The Silence of Snow, by Taylor Stein

The snow always brings silence. Not just quiet, but silence. It is possibly the only thing about the snow that I still enjoy. As children, I am sure most of us always looked forward to the snow. It was what made the winter cold more bearable. There was always fun to be had with friends sledding, building forts, and staging snowball fights. But it seems like those things, those simple pleasures, slowly disappear as our years add up. The innocence we possessed as children has long gone, and less and less often do we find the time to escape to spiral of modern society, to take a step back and enjoy life. We just go on, never questioning, never thinking, never living.

Not even the river makes a sound today. I’ve never seen it this still. It might as well be completely frozen. It looks almost like glass, so placid. I feel like if I were to step onto it from this rock, the murky water might support me. If only. I lie back on the sloping surface of the boulder, letting my head hang off the high edge and hover just inches above the freezing river. The sky above me is a dull gray with pale swathes of yellow where what is left of the daytime sun fights to be seen through the endless cloud cover. I wonder if this is what the skies over Gary, West Virginia look like year-round. Probably even more gray than this. At least these are actual clouds, not massive pockets of soot and slurry floating through the air. Imagine if those playful little snowdrifts you see when the wind kicks up were actually drifts of dust and waste from the freshly demolished mountain one valley over.

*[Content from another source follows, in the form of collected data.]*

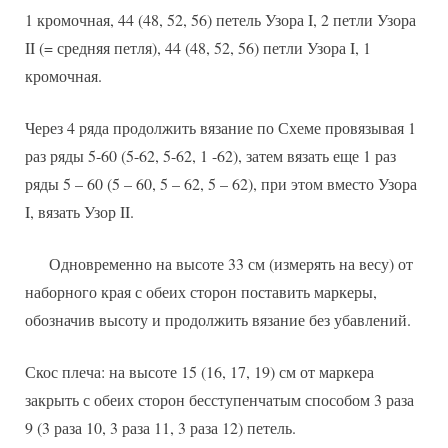
1 кромочная, 44 (48, 52, 56) петель Узора I, 2 петли Узора
II (= средняя петля), 44 (48, 52, 56) петли Узора I, 1
кромочная.
Через 4 ряда продолжить вязание по Схеме провязывая 1
раз ряды 5-60 (5-62, 5-62, 1 -62), затем вязать еще 1 раз
ряды 5 – 60 (5 – 60, 5 – 62, 5 – 62), при этом вместо Узора
I, вязать Узор II.
Одновременно на высоте 33 см (измерять на весу) от
наборного края с обеих сторон поставить маркеры,
обозначив высоту и продолжить вязание без убавлений.
Скос плеча: на высоте 15 (16, 17, 19) см от маркера
закрыть с обеих сторон бесступенчатым способом 3 раза
9 (3 раза 10, 3 раза 11, 3 раза 12) петель.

I have always been very aware of the fact that I am so lucky to live the life I live in the time and place I live it in, meaning I know a lot of other people are much worse off than me. I know these people are everywhere, many being located in Third World countries, but the fact that such horrible things are happening on our own soil is distressing. A recurring theme in Days of Destruction, Days of Revolt is the one that corporate and government corruption runs rampant through our country, decimating anyone standing in the Machine’s way. It is true of the Native Americans, when the government took and took and took from them until they were left with nothing but barren lands and alcoholism. It is true of the poor souls in Camden and their corrupt, cut-throat mayor who abandoned civility and his people long ago. It is true of huge corporations like Walmart, that completely suck the life from local economies and take more jobs than they create. And it is certainly true of the coal companies, who leach the land and leave nothing in the wake but contamination and death. I wanted to shed a tear for Larry Gibson, especially during the moments when the coal conglomerates seized the land where his people were buried. If I can feel such feelings of sadness and remorse, followed immediately by such a burning anger toward the coal company, I can hardly imagine how he must truly feel.

I am getting tired of this weather. It is like an itch that never goes away. Off in the distance, I can see a rope swing hanging from a tree branch about 30-40 above the water. I remember what it feels like, slowly inching my wet feet up the steep, precarious incline of the tree trunk, tightly holding the rope just in case I slipped off. I can almost feel the summer heat pressing on my body. Almost to the top. The water looks so much farther away than I thought it would. Adrenaline kick. Exhilaration. Elevation. Now. I miss the feeling of weightless the fall brings. Just before I hit the water, the rope tightens and pulls me up as I skim my feet across the river surface. Release. I can’t wait for summer.